Impact of Y₂O₃ Nanosheets on the Microstructural Characteristics of Alq₃ Prepared via the Co-precipitation Route for Enhancement of Photodiode Performance

In the present study, tris-(8-hydroxyquinoline) aluminum (Alq₃) and tris-(8-hydroxyquinoline) aluminum/yttrium oxide Alq₃/Y₂O₃ were synthesized by a facile chemical route. The crystal structure, surface morphological nature, and particle size were identified by X-ray diffraction (XRD), scanning electron microscopy (SEM), and transmission electron microscopy (TEM) micrographs. Ag/Alq₃/p-Si/Al and Ag/Alq₃:Y₂O₃/p-Si/Al diodes were fabricated by the thermal evaporation technique and the electrical characteristics were evaluated from the I-V plots in dark and under illumination intensity. Thermionic emission theory, Cheung-Cheung, and Nord model have been applied to define the main electronic parameters like series resistance (R_s), barrier height (ϕ_b), and ideality factor (n).
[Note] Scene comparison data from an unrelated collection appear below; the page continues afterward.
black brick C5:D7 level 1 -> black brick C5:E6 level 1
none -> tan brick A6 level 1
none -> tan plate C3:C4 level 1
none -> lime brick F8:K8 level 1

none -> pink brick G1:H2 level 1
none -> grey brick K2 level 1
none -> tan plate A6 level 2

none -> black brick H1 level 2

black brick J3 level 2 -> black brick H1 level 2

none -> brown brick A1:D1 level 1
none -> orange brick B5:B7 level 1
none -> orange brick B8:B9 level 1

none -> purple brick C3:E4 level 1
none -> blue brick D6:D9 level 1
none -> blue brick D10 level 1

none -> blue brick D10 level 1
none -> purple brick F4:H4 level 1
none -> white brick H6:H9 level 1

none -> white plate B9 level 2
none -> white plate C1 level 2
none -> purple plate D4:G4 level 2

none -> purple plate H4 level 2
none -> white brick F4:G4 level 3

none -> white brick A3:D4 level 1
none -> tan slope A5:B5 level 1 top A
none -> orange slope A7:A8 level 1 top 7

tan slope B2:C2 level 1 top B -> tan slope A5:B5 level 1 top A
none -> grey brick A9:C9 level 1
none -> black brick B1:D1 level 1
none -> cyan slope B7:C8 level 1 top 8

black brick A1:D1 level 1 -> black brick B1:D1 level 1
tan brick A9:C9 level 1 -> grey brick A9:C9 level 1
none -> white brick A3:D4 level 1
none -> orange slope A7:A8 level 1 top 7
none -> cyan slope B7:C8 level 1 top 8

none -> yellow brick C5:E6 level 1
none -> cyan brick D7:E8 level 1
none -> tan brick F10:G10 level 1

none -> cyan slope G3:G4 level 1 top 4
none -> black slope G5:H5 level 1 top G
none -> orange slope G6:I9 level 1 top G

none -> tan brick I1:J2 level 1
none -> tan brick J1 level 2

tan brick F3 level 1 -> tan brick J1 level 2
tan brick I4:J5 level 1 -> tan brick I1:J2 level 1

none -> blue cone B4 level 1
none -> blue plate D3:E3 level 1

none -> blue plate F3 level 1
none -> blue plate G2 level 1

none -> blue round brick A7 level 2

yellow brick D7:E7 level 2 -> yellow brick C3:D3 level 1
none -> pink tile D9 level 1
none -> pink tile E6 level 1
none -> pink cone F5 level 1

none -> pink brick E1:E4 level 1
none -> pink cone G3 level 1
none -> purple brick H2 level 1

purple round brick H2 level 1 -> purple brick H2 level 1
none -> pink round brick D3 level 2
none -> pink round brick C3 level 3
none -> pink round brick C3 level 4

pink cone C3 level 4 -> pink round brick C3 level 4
The hybrid Ag/Alq₃:Y₂O₃/p-Si/Al diode revealed a nonideal behavior with high shunt resistance R_sh and good photocurrent sensitivity. The C/G-V analysis indicated that both C and G are strongly affected by the presence of trapped charge carriers at the interface states. The obtained results indicated that R_s was decreased whereas the carrier concentration (N_a) was increased by loading Y₂O₃ nanosheets.